▶ **Exercise description**
Which lines run from the one containing "left shoulder: (289, 150)" through the end of the entries? Restate them word for word, and only those.

▶ **Stored data**
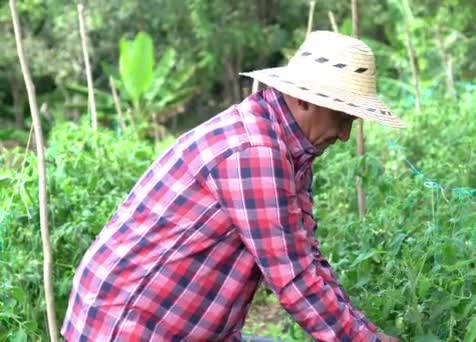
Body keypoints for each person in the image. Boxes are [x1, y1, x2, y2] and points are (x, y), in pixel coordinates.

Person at [62, 30, 404, 341]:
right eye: (342, 118)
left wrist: (368, 334)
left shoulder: (289, 150)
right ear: (305, 101)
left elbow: (307, 258)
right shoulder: (256, 152)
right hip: (129, 327)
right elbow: (295, 280)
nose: (345, 135)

▶ **Solution for this problem**
left shoulder: (289, 150)
right ear: (305, 101)
left elbow: (307, 258)
right shoulder: (256, 152)
right hip: (129, 327)
right elbow: (295, 280)
nose: (345, 135)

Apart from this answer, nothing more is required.